S’en suit une description, assez claire et précise il faut l’avouer, de quelques techniques et des failles psychologiques sur lesquelles elles sont basées :

  • Exploiter l’effet placébo.
  • Les énoncés « Barnum » : des propositions donnant l’impression d’être personnelles alors qu’elles s’appliquent à tout le monde (cf. les prédictions astrologiques).
  • La « pêche » (fishing) : faire une suggestion en espérant qu’elle ait une signification pour quelqu’un.
  • Les « silences féconds » (pregnant pauses) : maintenir le silence qui entraîne le patient à livrer des éléments importants.
  • La détection de patterns : comment mettre a profit le biais humain qui consiste à voir du sens, une signification ou un pattern dans des éléments a priori sans relation.
  • La lecture à froid thérapeutique : utiliser la lecture à froid de manière positive.

En conclusion, pourtant bien que mieux que ce à quoi je m’attendais, c’est un livre que je ne conseille pas.

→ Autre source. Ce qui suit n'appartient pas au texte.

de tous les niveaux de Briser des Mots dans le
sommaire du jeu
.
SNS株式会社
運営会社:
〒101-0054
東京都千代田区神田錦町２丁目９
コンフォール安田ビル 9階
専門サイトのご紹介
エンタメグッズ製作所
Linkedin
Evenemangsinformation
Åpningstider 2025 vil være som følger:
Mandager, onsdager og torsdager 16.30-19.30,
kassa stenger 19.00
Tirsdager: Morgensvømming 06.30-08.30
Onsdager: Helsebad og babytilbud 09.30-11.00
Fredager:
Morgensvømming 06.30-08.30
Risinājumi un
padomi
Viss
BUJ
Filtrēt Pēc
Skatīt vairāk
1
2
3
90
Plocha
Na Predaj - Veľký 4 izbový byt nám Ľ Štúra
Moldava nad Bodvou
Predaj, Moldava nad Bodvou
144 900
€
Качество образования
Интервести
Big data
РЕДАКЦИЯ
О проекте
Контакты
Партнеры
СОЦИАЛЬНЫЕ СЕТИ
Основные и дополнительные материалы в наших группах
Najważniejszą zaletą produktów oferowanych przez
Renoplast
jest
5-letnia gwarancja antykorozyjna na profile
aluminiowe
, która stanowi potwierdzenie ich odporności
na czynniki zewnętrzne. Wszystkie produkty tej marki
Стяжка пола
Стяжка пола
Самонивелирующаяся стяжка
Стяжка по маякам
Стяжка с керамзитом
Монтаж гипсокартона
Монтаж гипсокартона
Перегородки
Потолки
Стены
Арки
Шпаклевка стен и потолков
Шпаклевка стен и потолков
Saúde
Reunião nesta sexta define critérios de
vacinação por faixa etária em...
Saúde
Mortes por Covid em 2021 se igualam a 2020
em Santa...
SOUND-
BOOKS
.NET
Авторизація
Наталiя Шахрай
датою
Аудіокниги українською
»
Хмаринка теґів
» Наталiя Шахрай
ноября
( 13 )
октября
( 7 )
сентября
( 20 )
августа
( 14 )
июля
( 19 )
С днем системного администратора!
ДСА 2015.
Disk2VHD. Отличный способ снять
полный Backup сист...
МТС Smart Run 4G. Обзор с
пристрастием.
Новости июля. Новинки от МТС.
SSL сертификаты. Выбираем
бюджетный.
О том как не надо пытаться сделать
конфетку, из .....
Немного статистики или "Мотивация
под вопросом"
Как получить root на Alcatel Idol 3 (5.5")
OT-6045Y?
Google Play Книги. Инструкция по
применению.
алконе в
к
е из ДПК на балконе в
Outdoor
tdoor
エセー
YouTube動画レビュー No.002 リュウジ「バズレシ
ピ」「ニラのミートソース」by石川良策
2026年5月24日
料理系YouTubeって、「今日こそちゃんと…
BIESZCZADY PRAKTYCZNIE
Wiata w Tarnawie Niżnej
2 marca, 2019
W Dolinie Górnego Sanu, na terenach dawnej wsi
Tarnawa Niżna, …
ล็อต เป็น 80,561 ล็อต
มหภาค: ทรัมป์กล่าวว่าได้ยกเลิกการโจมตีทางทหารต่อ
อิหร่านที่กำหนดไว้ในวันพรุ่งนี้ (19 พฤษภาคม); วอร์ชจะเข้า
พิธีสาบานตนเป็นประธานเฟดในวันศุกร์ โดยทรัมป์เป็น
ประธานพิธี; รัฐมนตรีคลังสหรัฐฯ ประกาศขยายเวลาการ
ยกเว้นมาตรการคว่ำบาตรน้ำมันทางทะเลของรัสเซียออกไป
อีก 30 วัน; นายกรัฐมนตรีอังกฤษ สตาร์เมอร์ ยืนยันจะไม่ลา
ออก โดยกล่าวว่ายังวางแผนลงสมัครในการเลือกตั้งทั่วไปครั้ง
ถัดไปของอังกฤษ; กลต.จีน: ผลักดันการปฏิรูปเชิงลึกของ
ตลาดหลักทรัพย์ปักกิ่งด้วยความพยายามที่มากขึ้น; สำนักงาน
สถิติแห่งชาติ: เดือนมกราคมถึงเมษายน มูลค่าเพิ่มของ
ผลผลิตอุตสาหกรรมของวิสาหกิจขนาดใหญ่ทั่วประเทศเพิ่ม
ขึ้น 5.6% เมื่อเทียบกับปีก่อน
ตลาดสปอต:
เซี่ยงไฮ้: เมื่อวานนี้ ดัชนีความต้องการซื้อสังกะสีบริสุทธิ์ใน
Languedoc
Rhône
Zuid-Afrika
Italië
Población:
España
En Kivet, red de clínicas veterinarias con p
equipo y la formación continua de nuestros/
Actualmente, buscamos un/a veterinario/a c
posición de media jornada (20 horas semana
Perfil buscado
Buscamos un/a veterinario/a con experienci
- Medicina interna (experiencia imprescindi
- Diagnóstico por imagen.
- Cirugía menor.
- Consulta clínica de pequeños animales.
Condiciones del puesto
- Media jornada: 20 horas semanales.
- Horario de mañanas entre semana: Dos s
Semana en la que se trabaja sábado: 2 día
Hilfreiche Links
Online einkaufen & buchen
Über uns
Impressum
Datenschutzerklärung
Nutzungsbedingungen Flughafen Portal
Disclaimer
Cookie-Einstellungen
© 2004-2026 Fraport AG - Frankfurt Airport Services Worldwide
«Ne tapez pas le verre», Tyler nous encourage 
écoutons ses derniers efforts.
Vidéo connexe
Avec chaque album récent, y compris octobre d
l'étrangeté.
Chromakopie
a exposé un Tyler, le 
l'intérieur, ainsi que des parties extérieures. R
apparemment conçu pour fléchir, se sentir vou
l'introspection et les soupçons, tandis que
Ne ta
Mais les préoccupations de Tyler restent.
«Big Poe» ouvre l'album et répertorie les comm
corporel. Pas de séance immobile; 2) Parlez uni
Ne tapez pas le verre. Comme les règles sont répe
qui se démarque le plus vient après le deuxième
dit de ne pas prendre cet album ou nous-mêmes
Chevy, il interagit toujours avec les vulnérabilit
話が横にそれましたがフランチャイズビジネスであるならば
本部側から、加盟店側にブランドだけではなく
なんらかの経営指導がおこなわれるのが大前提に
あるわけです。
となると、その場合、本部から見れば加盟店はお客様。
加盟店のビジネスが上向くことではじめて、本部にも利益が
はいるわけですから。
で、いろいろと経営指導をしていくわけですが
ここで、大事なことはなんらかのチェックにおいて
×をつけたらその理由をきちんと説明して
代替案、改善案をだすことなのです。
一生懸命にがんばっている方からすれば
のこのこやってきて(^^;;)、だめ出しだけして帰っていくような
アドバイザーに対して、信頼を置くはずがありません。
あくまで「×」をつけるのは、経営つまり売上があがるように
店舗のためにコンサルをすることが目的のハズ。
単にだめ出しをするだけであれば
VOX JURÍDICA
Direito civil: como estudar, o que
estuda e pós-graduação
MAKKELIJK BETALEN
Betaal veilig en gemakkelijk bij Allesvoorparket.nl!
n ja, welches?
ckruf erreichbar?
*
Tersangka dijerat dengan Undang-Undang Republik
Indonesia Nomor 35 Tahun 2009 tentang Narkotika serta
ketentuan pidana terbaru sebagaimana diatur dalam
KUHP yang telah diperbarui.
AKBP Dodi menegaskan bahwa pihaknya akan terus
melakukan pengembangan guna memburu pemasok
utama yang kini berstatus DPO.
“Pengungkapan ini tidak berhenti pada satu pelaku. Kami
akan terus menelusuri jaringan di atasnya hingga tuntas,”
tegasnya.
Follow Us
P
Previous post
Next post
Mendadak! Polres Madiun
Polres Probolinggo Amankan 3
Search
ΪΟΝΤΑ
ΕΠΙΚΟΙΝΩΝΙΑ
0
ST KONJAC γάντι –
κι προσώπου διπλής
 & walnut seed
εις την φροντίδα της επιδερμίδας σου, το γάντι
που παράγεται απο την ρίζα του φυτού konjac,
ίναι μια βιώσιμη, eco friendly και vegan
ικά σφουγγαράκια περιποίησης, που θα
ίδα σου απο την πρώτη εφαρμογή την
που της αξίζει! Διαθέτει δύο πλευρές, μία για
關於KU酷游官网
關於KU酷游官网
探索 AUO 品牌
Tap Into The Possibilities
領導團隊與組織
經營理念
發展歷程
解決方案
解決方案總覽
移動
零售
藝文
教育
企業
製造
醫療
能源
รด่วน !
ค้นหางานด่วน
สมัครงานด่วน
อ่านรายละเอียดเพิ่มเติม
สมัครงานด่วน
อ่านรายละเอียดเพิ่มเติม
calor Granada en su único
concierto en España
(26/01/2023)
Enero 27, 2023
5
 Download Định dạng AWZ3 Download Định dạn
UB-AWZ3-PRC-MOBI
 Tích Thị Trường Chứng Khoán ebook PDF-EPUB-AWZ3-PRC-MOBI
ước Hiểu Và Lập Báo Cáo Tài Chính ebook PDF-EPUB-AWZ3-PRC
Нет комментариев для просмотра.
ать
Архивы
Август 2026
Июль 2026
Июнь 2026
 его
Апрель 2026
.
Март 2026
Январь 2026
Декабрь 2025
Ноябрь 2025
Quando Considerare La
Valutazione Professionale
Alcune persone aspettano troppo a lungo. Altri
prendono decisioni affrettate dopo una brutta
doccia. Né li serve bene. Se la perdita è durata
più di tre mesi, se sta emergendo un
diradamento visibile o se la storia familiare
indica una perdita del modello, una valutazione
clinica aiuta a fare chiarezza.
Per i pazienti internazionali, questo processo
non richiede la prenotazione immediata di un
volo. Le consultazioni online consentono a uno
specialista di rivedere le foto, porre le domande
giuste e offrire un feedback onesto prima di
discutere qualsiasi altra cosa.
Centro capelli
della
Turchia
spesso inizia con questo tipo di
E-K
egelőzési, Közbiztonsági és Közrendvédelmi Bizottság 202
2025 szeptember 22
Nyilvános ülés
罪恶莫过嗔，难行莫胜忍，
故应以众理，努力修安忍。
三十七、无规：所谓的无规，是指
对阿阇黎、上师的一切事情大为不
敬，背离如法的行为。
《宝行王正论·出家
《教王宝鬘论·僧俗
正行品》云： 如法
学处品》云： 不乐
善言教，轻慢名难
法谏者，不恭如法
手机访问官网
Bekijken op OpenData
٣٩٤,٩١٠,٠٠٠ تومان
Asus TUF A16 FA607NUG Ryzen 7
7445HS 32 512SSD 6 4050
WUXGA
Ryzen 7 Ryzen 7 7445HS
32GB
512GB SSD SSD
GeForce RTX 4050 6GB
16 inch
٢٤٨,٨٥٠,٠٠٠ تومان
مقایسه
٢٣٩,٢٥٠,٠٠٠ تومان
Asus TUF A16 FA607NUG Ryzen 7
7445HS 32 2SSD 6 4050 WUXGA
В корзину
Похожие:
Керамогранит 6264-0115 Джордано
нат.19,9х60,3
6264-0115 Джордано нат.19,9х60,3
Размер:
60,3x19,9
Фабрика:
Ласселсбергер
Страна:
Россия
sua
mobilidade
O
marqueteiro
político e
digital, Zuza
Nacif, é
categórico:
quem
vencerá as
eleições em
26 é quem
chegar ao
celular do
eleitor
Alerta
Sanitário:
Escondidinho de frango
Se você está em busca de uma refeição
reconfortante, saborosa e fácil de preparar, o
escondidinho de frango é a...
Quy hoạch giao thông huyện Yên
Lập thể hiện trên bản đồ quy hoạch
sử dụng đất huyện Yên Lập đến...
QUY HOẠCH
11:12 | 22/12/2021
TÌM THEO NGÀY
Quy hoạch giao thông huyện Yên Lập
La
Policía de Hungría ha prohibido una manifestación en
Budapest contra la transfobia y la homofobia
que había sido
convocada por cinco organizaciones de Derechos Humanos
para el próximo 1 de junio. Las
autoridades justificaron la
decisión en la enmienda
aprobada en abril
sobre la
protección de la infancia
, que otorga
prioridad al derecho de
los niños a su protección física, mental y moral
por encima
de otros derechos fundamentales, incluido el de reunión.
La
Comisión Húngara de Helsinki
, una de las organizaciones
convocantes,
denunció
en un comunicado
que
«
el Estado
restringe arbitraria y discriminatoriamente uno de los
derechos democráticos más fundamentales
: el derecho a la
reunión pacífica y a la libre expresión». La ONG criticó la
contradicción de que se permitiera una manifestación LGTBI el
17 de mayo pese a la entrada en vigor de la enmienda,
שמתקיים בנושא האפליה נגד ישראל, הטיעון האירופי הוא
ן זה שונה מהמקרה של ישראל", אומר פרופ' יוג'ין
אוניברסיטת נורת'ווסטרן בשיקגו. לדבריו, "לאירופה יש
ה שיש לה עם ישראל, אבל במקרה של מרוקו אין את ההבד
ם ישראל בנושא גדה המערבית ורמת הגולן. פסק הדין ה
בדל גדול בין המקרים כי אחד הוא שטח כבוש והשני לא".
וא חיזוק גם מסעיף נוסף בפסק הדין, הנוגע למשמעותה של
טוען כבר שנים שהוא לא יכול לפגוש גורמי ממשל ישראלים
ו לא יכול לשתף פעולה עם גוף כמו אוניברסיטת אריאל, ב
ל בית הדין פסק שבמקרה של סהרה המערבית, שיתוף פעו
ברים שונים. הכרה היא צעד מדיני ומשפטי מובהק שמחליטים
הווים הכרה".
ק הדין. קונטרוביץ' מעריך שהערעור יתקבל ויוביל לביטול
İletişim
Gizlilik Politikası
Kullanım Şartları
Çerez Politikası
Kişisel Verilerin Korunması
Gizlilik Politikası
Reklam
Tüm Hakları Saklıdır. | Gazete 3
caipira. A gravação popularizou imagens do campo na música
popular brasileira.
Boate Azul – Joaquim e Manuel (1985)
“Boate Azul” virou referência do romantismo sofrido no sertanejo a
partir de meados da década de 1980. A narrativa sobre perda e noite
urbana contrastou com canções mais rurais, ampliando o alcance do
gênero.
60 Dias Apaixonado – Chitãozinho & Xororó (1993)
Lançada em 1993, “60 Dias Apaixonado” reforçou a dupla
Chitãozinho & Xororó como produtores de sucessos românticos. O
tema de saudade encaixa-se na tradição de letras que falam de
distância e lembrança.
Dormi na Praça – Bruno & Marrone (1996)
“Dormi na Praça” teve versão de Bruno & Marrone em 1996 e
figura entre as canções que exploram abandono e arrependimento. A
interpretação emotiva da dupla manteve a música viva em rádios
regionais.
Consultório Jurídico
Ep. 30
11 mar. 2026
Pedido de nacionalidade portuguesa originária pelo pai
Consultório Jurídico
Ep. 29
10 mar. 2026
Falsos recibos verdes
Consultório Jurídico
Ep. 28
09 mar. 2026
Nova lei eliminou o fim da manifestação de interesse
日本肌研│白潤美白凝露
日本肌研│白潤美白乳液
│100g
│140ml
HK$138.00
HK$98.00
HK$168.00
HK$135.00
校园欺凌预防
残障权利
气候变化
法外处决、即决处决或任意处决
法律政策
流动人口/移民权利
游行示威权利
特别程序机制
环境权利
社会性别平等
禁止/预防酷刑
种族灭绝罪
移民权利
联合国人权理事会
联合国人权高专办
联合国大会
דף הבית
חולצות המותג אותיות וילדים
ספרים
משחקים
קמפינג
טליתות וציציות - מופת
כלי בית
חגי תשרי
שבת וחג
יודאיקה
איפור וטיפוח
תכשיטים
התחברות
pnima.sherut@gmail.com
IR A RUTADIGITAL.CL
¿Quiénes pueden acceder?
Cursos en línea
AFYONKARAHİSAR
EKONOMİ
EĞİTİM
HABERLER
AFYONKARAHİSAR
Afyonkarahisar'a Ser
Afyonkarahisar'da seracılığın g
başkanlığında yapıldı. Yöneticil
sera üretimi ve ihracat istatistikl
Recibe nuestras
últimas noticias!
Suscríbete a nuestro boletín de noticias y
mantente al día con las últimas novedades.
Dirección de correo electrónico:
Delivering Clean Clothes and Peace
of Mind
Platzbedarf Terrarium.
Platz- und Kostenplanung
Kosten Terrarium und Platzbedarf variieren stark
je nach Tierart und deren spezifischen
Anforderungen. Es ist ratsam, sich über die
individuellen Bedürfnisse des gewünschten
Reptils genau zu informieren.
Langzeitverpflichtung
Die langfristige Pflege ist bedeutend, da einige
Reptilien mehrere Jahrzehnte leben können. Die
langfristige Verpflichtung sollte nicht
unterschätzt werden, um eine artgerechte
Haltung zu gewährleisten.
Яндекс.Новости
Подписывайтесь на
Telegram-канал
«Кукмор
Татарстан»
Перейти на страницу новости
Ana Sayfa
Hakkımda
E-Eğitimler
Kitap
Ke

Il existe de meilleurs ouvrages, aussi bien sur la psychologie analytique Jungienne que sur les techniques dites de « mentalisme ». Pour ce qui est de leur application en thérapie, c’est une bonne initiative que d’en parler, mais elles méritent une vraie description basée sur des travaux scientifiques, première étape pour aboutir à leur utilisation « laïque » (neutre vis-à-vis de tout courant intellectuel) et véritablement saine.